Stored dataset items
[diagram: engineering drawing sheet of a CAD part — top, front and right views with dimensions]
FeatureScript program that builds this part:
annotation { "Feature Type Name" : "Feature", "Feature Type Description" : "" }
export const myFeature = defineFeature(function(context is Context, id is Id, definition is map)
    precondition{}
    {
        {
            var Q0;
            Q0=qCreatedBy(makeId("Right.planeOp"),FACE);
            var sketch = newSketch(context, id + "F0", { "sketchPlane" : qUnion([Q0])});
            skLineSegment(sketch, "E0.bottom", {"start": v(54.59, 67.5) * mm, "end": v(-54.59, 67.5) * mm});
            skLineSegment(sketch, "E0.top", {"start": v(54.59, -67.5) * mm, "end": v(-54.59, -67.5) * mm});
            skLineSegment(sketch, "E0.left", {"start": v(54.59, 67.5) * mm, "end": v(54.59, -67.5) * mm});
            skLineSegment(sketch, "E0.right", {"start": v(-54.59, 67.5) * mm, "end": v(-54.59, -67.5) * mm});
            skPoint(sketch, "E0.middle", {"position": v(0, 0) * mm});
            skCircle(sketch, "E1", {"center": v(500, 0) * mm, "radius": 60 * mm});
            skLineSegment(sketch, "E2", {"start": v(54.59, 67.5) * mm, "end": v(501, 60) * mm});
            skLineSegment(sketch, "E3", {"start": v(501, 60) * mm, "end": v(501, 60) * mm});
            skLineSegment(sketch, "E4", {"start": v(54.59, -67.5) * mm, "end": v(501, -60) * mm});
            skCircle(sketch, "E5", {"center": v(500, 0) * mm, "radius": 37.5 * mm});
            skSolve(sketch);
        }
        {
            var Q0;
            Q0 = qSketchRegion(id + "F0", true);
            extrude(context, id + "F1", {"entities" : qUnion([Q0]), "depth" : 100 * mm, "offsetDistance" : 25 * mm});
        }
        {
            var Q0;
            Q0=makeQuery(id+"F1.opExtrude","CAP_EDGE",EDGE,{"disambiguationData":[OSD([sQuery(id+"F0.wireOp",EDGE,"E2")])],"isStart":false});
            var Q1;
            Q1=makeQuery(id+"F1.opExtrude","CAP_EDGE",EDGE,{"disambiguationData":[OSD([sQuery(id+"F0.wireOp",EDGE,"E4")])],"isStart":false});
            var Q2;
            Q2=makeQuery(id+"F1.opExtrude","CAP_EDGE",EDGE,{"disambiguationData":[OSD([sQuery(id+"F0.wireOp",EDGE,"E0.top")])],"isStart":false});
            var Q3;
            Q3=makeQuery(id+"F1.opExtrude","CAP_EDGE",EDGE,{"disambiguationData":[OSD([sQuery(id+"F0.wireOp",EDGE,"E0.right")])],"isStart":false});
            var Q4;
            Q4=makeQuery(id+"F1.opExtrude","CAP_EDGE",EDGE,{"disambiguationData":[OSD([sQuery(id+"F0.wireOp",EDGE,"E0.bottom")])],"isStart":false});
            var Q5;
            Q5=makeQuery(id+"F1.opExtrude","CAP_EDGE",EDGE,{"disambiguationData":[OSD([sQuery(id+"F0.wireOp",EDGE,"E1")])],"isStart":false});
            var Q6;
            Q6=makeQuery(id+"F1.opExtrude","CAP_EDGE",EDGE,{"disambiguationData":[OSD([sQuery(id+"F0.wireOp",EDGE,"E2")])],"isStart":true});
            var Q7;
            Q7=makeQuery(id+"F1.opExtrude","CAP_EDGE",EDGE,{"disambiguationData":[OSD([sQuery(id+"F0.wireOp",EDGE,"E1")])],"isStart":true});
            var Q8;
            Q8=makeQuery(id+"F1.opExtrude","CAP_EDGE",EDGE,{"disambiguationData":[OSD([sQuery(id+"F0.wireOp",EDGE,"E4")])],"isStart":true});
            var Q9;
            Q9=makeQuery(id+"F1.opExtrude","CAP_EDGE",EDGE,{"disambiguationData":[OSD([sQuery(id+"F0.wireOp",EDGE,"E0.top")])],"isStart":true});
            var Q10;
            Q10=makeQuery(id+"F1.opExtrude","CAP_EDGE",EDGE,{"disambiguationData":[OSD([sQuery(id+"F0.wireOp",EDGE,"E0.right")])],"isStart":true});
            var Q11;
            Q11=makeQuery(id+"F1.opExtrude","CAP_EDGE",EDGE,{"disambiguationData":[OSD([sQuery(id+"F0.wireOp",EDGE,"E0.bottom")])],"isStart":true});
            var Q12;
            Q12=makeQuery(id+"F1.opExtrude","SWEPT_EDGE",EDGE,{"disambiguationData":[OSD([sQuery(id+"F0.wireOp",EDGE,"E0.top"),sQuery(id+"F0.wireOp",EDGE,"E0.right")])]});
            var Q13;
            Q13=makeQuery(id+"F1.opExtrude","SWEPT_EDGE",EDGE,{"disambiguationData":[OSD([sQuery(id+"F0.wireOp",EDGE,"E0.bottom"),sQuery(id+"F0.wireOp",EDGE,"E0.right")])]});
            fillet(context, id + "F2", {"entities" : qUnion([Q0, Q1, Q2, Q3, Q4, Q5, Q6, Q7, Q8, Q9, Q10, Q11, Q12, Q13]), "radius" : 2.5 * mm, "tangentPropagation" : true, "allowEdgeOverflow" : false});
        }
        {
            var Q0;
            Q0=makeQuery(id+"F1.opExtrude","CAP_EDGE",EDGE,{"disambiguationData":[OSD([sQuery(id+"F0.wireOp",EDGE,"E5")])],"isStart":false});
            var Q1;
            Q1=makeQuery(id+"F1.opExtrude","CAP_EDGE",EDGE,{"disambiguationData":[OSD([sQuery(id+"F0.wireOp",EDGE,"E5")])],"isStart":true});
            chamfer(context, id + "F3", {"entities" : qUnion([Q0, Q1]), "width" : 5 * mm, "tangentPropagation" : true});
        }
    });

What you will do »
Reproduce the entries above, changing "tangentPropagation" to "propagateTangency" and leaving everything else unchanged.

Expected answer »
[diagram: engineering drawing sheet of a CAD part — top, front and right views with dimensions]
FeatureScript program that builds this part:
annotation { "Feature Type Name" : "Feature", "Feature Type Description" : "" }
export const myFeature = defineFeature(function(context is Context, id is Id, definition is map)
    precondition{}
    {
        {
            var Q0;
            Q0=qCreatedBy(makeId("Right.planeOp"),FACE);
            var sketch = newSketch(context, id + "F0", { "sketchPlane" : qUnion([Q0])});
            skLineSegment(sketch, "E0.bottom", {"start": v(54.59, 67.5) * mm, "end": v(-54.59, 67.5) * mm});
            skLineSegment(sketch, "E0.top", {"start": v(54.59, -67.5) * mm, "end": v(-54.59, -67.5) * mm});
            skLineSegment(sketch, "E0.left", {"start": v(54.59, 67.5) * mm, "end": v(54.59, -67.5) * mm});
            skLineSegment(sketch, "E0.right", {"start": v(-54.59, 67.5) * mm, "end": v(-54.59, -67.5) * mm});
            skPoint(sketch, "E0.middle", {"position": v(0, 0) * mm});
            skCircle(sketch, "E1", {"center": v(500, 0) * mm, "radius": 60 * mm});
            skLineSegment(sketch, "E2", {"start": v(54.59, 67.5) * mm, "end": v(501, 60) * mm});
            skLineSegment(sketch, "E3", {"start": v(501, 60) * mm, "end": v(501, 60) * mm});
            skLineSegment(sketch, "E4", {"start": v(54.59, -67.5) * mm, "end": v(501, -60) * mm});
            skCircle(sketch, "E5", {"center": v(500, 0) * mm, "radius": 37.5 * mm});
            skSolve(sketch);
        }
        {
            var Q0;
            Q0 = qSketchRegion(id + "F0", true);
            extrude(context, id + "F1", {"entities" : qUnion([Q0]), "depth" : 100 * mm, "offsetDistance" : 25 * mm});
        }
        {
            var Q0;
            Q0=makeQuery(id+"F1.opExtrude","CAP_EDGE",EDGE,{"disambiguationData":[OSD([sQuery(id+"F0.wireOp",EDGE,"E2")])],"isStart":false});
            var Q1;
            Q1=makeQuery(id+"F1.opExtrude","CAP_EDGE",EDGE,{"disambiguationData":[OSD([sQuery(id+"F0.wireOp",EDGE,"E4")])],"isStart":false});
            var Q2;
            Q2=makeQuery(id+"F1.opExtrude","CAP_EDGE",EDGE,{"disambiguationData":[OSD([sQuery(id+"F0.wireOp",EDGE,"E0.top")])],"isStart":false});
            var Q3;
            Q3=makeQuery(id+"F1.opExtrude","CAP_EDGE",EDGE,{"disambiguationData":[OSD([sQuery(id+"F0.wireOp",EDGE,"E0.right")])],"isStart":false});
            var Q4;
            Q4=makeQuery(id+"F1.opExtrude","CAP_EDGE",EDGE,{"disambiguationData":[OSD([sQuery(id+"F0.wireOp",EDGE,"E0.bottom")])],"isStart":false});
            var Q5;
            Q5=makeQuery(id+"F1.opExtrude","CAP_EDGE",EDGE,{"disambiguationData":[OSD([sQuery(id+"F0.wireOp",EDGE,"E1")])],"isStart":false});
            var Q6;
            Q6=makeQuery(id+"F1.opExtrude","CAP_EDGE",EDGE,{"disambiguationData":[OSD([sQuery(id+"F0.wireOp",EDGE,"E2")])],"isStart":true});
            var Q7;
            Q7=makeQuery(id+"F1.opExtrude","CAP_EDGE",EDGE,{"disambiguationData":[OSD([sQuery(id+"F0.wireOp",EDGE,"E1")])],"isStart":true});
            var Q8;
            Q8=makeQuery(id+"F1.opExtrude","CAP_EDGE",EDGE,{"disambiguationData":[OSD([sQuery(id+"F0.wireOp",EDGE,"E4")])],"isStart":true});
            var Q9;
            Q9=makeQuery(id+"F1.opExtrude","CAP_EDGE",EDGE,{"disambiguationData":[OSD([sQuery(id+"F0.wireOp",EDGE,"E0.top")])],"isStart":true});
            var Q10;
            Q10=makeQuery(id+"F1.opExtrude","CAP_EDGE",EDGE,{"disambiguationData":[OSD([sQuery(id+"F0.wireOp",EDGE,"E0.right")])],"isStart":true});
            var Q11;
            Q11=makeQuery(id+"F1.opExtrude","CAP_EDGE",EDGE,{"disambiguationData":[OSD([sQuery(id+"F0.wireOp",EDGE,"E0.bottom")])],"isStart":true});
            var Q12;
            Q12=makeQuery(id+"F1.opExtrude","SWEPT_EDGE",EDGE,{"disambiguationData":[OSD([sQuery(id+"F0.wireOp",EDGE,"E0.top"),sQuery(id+"F0.wireOp",EDGE,"E0.right")])]});
            var Q13;
            Q13=makeQuery(id+"F1.opExtrude","SWEPT_EDGE",EDGE,{"disambiguationData":[OSD([sQuery(id+"F0.wireOp",EDGE,"E0.bottom"),sQuery(id+"F0.wireOp",EDGE,"E0.right")])]});
            fillet(context, id + "F2", {"entities" : qUnion([Q0, Q1, Q2, Q3, Q4, Q5, Q6, Q7, Q8, Q9, Q10, Q11, Q12, Q13]), "radius" : 2.5 * mm, "propagateTangency" : true, "allowEdgeOverflow" : false});
        }
        {
            var Q0;
            Q0=makeQuery(id+"F1.opExtrude","CAP_EDGE",EDGE,{"disambiguationData":[OSD([sQuery(id+"F0.wireOp",EDGE,"E5")])],"isStart":false});
            var Q1;
            Q1=makeQuery(id+"F1.opExtrude","CAP_EDGE",EDGE,{"disambiguationData":[OSD([sQuery(id+"F0.wireOp",EDGE,"E5")])],"isStart":true});
            chamfer(context, id + "F3", {"entities" : qUnion([Q0, Q1]), "width" : 5 * mm, "propagateTangency" : true});
        }
    });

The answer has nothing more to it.